Aim of the exercise: Reproduce the lines without any change, from the start of the entries through the line that contains "In Diablo Immortal können die Spieler zwisc", with both ends included.

Records supplied below:

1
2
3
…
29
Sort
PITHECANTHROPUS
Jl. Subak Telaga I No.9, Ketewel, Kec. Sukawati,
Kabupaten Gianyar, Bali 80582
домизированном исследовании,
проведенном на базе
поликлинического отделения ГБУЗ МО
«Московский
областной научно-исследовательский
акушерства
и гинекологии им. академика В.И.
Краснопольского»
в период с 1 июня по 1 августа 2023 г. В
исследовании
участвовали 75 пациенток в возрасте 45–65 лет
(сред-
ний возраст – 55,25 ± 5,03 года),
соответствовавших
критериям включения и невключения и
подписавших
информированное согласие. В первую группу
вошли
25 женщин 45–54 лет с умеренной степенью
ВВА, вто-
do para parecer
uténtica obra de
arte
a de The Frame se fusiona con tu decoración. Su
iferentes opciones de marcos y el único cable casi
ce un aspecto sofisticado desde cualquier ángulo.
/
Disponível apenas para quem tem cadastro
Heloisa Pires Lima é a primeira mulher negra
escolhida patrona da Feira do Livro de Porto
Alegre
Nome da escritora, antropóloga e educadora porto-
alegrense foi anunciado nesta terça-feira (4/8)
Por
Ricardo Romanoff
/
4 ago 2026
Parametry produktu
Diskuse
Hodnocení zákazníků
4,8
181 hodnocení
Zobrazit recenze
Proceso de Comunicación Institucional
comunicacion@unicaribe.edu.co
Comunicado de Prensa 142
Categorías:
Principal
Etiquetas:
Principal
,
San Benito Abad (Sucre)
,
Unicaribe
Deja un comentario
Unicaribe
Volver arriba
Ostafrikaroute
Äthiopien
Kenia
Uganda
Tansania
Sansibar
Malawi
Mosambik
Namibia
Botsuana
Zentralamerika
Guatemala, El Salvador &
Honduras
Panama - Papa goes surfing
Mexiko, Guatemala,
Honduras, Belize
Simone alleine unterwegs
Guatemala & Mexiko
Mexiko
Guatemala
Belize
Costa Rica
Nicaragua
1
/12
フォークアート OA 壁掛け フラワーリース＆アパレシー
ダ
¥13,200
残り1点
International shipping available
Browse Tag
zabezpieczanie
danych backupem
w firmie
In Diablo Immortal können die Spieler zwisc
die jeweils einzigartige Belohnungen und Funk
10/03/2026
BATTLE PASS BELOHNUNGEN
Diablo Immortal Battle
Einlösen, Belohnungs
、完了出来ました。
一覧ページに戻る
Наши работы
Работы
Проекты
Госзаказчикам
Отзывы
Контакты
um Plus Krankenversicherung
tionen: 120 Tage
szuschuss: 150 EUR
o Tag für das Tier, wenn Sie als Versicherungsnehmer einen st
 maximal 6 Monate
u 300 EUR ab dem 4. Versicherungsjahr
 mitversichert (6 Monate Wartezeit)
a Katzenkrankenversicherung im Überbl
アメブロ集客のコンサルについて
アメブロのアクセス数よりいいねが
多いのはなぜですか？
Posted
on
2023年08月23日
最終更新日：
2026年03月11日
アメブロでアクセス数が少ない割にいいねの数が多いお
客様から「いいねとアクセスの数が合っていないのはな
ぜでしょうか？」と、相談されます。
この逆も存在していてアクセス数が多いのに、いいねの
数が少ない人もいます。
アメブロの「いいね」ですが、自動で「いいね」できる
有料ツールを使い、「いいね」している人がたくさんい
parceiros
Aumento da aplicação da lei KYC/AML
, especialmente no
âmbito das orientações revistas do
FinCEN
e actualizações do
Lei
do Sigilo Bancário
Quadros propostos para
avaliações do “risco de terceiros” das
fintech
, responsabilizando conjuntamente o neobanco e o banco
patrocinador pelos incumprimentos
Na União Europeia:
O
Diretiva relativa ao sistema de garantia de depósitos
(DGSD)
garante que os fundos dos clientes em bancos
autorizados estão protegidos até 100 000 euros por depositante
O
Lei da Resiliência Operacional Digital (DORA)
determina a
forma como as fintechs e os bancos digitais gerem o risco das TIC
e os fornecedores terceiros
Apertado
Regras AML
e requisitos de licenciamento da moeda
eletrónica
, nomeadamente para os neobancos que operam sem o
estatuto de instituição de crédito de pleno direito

End of Records supplied.

Written response:
1
2
3
…
29
Sort
PITHECANTHROPUS
Jl. Subak Telaga I No.9, Ketewel, Kec. Sukawati,
Kabupaten Gianyar, Bali 80582
домизированном исследовании,
проведенном на базе
поликлинического отделения ГБУЗ МО
«Московский
областной научно-исследовательский
акушерства
и гинекологии им. академика В.И.
Краснопольского»
в период с 1 июня по 1 августа 2023 г. В
исследовании
участвовали 75 пациенток в возрасте 45–65 лет
(сред-
ний возраст – 55,25 ± 5,03 года),
соответствовавших
критериям включения и невключения и
подписавших
информированное согласие. В первую группу
вошли
25 женщин 45–54 лет с умеренной степенью
ВВА, вто-
do para parecer
uténtica obra de
arte
a de The Frame se fusiona con tu decoración. Su
iferentes opciones de marcos y el único cable casi
ce un aspecto sofisticado desde cualquier ángulo.
/
Disponível apenas para quem tem cadastro
Heloisa Pires Lima é a primeira mulher negra
escolhida patrona da Feira do Livro de Porto
Alegre
Nome da escritora, antropóloga e educadora porto-
alegrense foi anunciado nesta terça-feira (4/8)
Por
Ricardo Romanoff
/
4 ago 2026
Parametry produktu
Diskuse
Hodnocení zákazníků
4,8
181 hodnocení
Zobrazit recenze
Proceso de Comunicación Institucional
comunicacion@unicaribe.edu.co
Comunicado de Prensa 142
Categorías:
Principal
Etiquetas:
Principal
,
San Benito Abad (Sucre)
,
Unicaribe
Deja un comentario
Unicaribe
Volver arriba
Ostafrikaroute
Äthiopien
Kenia
Uganda
Tansania
Sansibar
Malawi
Mosambik
Namibia
Botsuana
Zentralamerika
Guatemala, El Salvador &
Honduras
Panama - Papa goes surfing
Mexiko, Guatemala,
Honduras, Belize
Simone alleine unterwegs
Guatemala & Mexiko
Mexiko
Guatemala
Belize
Costa Rica
Nicaragua
1
/12
フォークアート OA 壁掛け フラワーリース＆アパレシー
ダ
¥13,200
残り1点
International shipping available
Browse Tag
zabezpieczanie
danych backupem
w firmie
In Diablo Immortal können die Spieler zwisc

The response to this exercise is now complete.